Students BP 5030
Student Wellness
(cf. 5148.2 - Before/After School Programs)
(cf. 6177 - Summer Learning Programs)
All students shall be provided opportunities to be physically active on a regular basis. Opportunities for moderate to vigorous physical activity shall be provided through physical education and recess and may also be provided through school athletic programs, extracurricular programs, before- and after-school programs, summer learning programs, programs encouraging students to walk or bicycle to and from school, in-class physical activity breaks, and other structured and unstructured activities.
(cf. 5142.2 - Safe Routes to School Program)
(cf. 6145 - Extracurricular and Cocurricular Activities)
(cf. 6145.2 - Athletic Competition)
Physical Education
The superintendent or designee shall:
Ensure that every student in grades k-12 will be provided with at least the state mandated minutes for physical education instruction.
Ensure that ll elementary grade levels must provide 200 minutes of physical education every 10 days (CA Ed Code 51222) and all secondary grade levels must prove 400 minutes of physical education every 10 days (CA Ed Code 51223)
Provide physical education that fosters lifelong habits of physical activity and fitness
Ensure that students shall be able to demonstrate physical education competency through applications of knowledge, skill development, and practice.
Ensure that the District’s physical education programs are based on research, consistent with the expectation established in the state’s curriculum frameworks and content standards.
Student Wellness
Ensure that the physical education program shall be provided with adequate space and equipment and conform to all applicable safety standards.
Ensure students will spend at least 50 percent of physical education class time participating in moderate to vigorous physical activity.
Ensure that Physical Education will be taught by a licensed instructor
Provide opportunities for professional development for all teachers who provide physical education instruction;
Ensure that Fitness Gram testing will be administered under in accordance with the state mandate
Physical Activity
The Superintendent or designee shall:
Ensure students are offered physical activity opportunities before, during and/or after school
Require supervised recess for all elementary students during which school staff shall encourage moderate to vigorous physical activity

• **How to complete this task**
The expected output is the exact run of lines from the start of the entries through the line with "(cf. 6177 - Summer Learning Programs)", inclusive.

• **Result**
Students BP 5030
Student Wellness
(cf. 5148.2 - Before/After School Programs)
(cf. 6177 - Summer Learning Programs)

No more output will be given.